Николай Бестужев ответил: "Бытность моя в Голландии 1815 года, в продолжение 5 месяцев, когда там устанавливалось конституционное правление, дала мне первое понятие о пользе законов и прав гражданских; после того двукратное посещение Франции, вояж в Англию и Испанию утвердили сей образ мыслей. Первая же книга, разбудившая во мне желание конституции в моем отечестве, была: "О конституции Англии", не помню, чьего сочинения, переведенная на русский язык (кажется, в 1805 году г. Татищевым) и посвященная покойному императору Александру Павловичу.

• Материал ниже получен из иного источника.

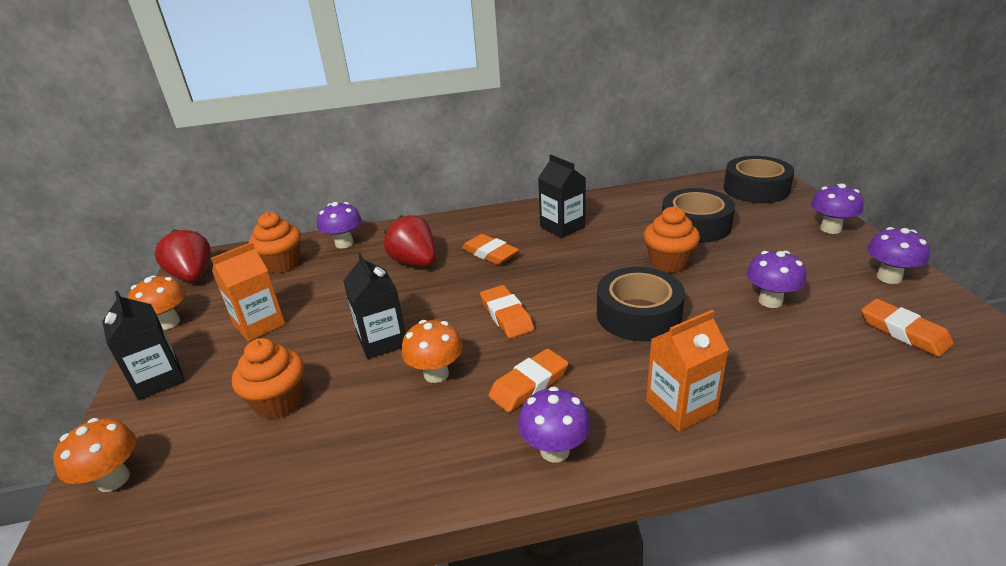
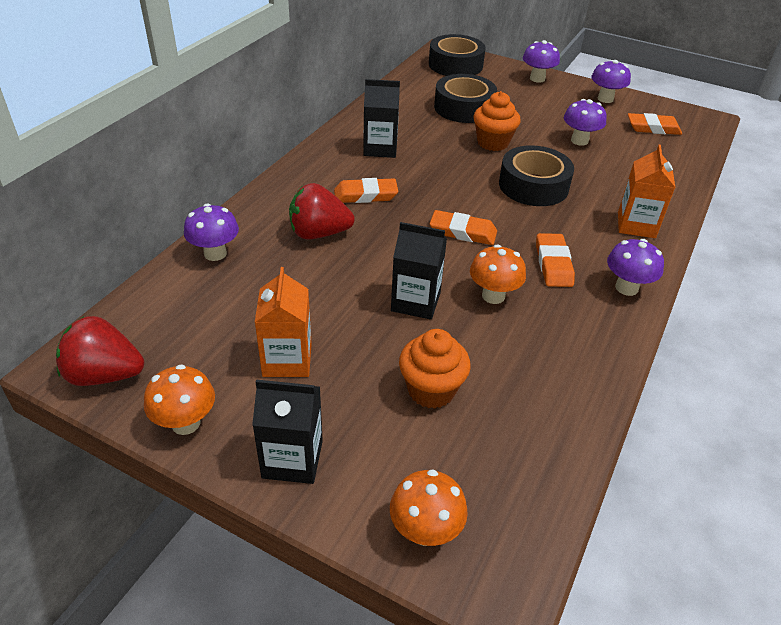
camera: 55 degrees left, 10 degrees up
orange cupcake [249,212,301,273] -> none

Впрочем, все происшествия последнего времени во всей Европе, все иностранные журналы, современные истории и записки и даже русские журналы и газеты открывали внимательному читателю пользу постановления законов".
Каховский на тот же вопрос отвечал: "Мысли формируются с летами; определенно я не могу сказать, когда понятия мои развернулись. С детства изучая историю греков и римлян, я был воспламенен героями древности. Недавние перевороты в правлениях Европы сильно на меня действовали. Наконец всего того, что было известным в свете по части политической, дало наклонность мыслям моим. Будучи в 1823 и 1824 годах за границею, я имел много способов читать и учиться: уединение, наблюдения и книги были мои учители".

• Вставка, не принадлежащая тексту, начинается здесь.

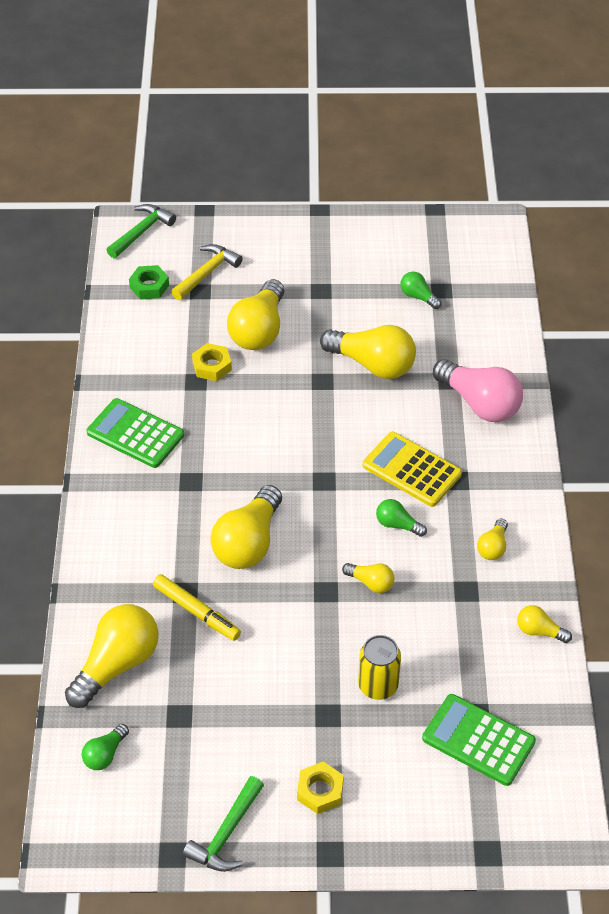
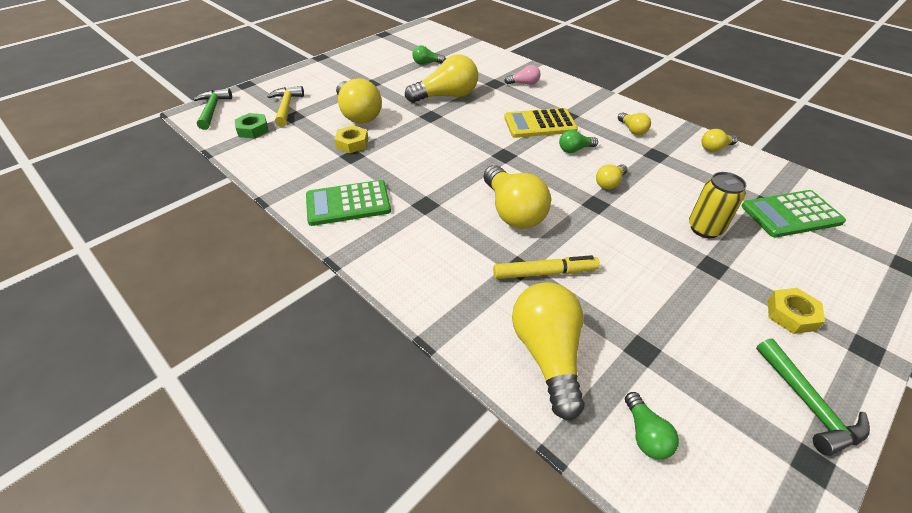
camera: 45 degrees left, 5 degrees down
yellow light bulb [342,563,394,593] -> yellow light bulb turned 150 degrees clockwise [596,164,628,189]
pink light bulb [433,359,523,422] -> pink light bulb [504,65,541,85], size x0.49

Почти все совпадает — заграничные впечатления, чтение политической литературы, европейские революции последних лет. Все, кроме исходной точки.

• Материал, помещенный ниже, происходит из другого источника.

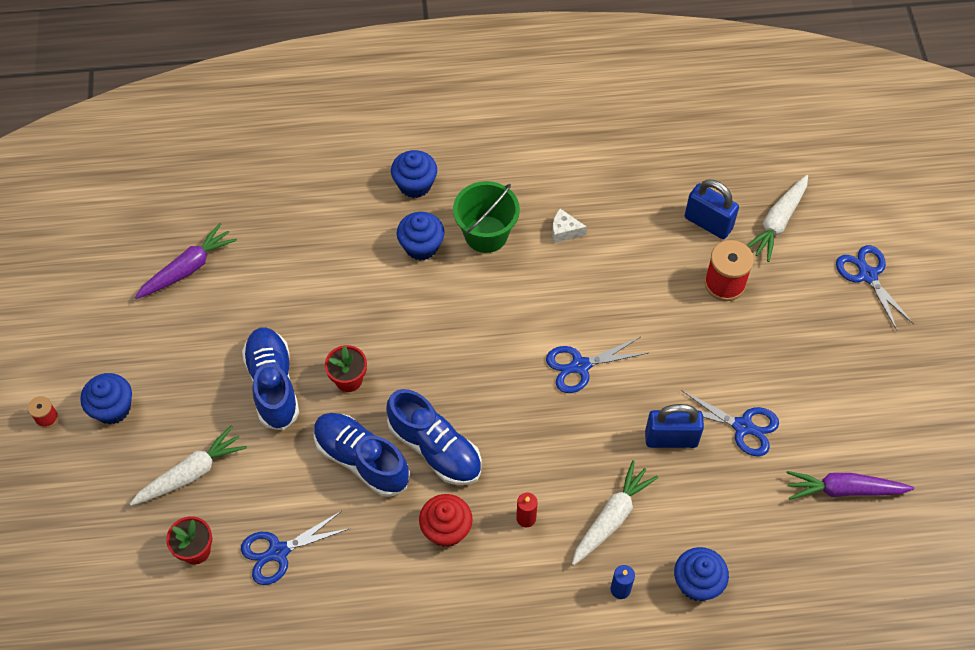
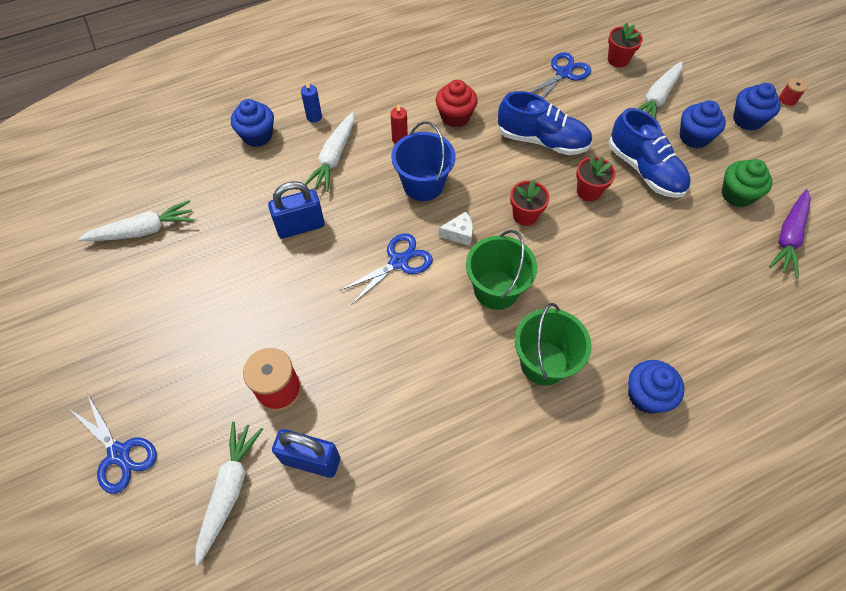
camera: 160 degrees right, 0 degrees up
blue shoe [386,389,481,485] -> none
blue cupcake [397,212,445,260] -> blue cupcake moved to [680,100,726,149]
white cheese [552,209,587,243] -> white cheese moved to [439,212,473,246]
blue scissors [681,390,779,456] -> none
purple carrot [786,471,914,500] -> white carrot [78,200,194,241]
none -> blue bucket [391,121,456,201]
none -> green bucket [466,230,537,310]
none -> red flower pot [510,179,550,226]
none -> green cupcake [722,159,772,207]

Бестужев начал свое развитие с трезвых наблюдений над политической практикой современной ему Европы и России.
Каховский — "с детства… был воспламенен героями древности". Он примерял к действительности тираноборческий эталон русского классицизма и рылеевского романтизма. (Он и принят был в общество Рылеевым.)
Оба они были людьми полного и твердого бескорыстия. Но Бестужев готов был подчиниться дисциплине тайного общества в критические моменты, а Каховский непрерывно бунтовал.
Для Бестужева как постепенная работа для реформирования страны, так и революция были серьезным и основательным делом.
Для Каховского это было мгновенным подвигом, не терпящим отлагательств.
Каховский показывал: "Личного намерения (то есть корыстных интересов. — Я. Г.) я не имел, все желания мои относились к отечеству моему. Положение государства меня приводило в трепет: финансы расстроенные, отсутствие справедливости в судах, корыстолюбие употребляемых, уничтожение внешней коммерции — все сие предшествовало в глазах моих полному разрушению. Одно спасение полагал я в составлении законов и принятии оных неколебимым вождем, ограждающих собственность и лицо каждого". Все это мог бы сказать Николай Бестужев, кроме одного — слов о "неколебимом вожде". Каховскому нужен был герой. Он примерял на себя тогу Брута, как Якубович — байронический плащ. (Для Якубовича и Брут задрапирован был в этот плащ.)
Но Якубович толковал о романтической мести за обиду, а Каховский готовился принести себя в жертву ради общего блага — без примеси личных видов.
И однако, именно обида сформировала нервную, страстную, неуравновешенную, уязвленную, жаждущую подвига и гибели натуру Каховского.
Якубович, как мы знаем, мистифицируя вождей тайного общества, готовился к продолжению службы в гвардии и кавказской карьеры.
Каховский не видел для себя будущего и готовился к скорой и громкой гибели.
Якубович играл в трагедию. Каховский жил трагедией.
Он был удивительно неудачлив — он пережил крушение военной карьеры, он пережил крушение великой любви, он был беден. Этот страстный и гордый неудачник умел увидеть несчастье и неудачу своей страны. Обида за свое несчастье слилась в нем с обидой за несчастье своей страны, и этот сплав породил единственную в своем роде личность.